**TO BE DONE:** Swap every "Example" for "Item" in the listing below and write the listing out again, changing nothing else and leaving out the pictures.
[start of RECORDS FOR THE TASK]
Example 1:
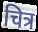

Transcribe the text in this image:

चित्र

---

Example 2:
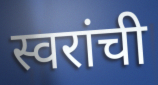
[end of RECORDS FOR THE TASK]
**THE REPLY:**
Item 1:

Transcribe the text in this image:

चित्र

---

Item 2:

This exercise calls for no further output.